> **Task instructions**
Return every line in the entries below where the word "fact" shows up.

----- Material provided

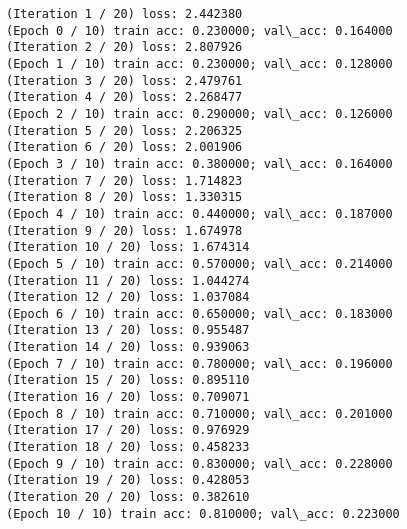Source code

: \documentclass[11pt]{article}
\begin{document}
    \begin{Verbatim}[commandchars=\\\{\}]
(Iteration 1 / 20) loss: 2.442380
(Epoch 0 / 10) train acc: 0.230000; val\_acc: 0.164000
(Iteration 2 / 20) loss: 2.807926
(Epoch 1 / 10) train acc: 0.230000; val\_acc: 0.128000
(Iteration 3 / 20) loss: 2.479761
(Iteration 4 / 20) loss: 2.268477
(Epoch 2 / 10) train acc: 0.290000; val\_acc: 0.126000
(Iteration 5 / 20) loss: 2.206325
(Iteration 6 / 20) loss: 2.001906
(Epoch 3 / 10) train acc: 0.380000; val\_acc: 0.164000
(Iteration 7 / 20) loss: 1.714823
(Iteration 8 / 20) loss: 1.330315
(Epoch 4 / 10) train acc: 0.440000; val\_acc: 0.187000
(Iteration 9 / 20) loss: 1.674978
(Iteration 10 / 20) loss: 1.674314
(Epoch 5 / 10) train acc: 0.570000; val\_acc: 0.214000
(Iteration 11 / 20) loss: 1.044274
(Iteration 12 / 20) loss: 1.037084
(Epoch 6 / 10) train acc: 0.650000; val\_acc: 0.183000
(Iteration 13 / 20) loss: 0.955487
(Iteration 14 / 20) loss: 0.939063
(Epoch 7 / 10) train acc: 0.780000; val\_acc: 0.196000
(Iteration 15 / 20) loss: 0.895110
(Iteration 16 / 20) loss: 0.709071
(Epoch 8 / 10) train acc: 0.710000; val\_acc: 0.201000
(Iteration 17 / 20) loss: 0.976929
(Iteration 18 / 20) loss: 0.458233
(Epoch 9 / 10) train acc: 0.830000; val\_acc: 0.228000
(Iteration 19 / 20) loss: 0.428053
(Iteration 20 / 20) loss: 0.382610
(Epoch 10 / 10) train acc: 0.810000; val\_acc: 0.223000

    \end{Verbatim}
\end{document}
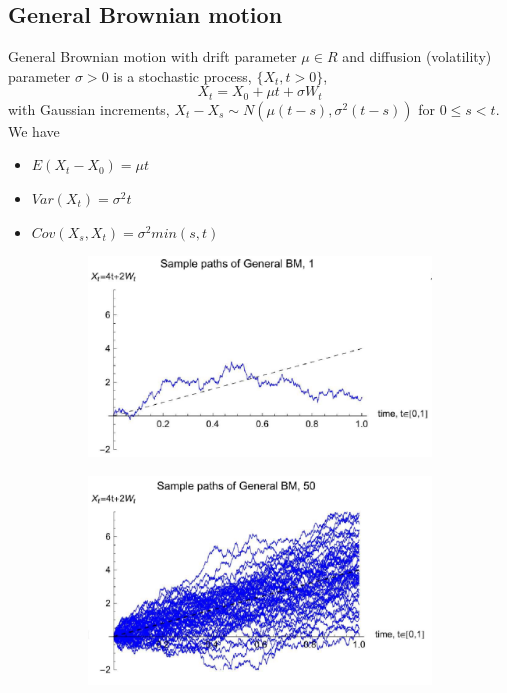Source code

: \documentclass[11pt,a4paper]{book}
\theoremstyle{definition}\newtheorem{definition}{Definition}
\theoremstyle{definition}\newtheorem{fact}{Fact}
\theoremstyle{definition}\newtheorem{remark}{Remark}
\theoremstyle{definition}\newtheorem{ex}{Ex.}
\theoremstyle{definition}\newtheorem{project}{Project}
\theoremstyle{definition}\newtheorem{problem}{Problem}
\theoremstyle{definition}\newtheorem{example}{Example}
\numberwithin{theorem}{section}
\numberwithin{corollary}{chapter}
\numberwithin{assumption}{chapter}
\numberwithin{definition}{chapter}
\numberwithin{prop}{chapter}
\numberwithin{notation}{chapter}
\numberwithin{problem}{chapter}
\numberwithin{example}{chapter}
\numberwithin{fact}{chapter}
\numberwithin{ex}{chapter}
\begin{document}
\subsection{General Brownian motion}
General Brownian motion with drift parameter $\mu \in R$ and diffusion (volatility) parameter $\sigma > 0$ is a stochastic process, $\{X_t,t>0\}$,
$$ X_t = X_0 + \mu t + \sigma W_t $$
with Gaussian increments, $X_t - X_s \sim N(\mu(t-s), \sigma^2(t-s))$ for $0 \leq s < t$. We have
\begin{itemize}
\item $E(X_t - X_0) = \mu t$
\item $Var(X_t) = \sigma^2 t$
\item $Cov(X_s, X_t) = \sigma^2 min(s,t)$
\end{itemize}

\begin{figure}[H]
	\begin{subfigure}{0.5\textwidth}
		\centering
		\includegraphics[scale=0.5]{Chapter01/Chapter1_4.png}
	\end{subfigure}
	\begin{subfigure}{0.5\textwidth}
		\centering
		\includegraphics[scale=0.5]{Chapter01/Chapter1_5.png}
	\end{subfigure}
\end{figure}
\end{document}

----------

> **Result**
\theoremstyle{definition}\newtheorem{fact}{Fact}
\numberwithin{fact}{chapter}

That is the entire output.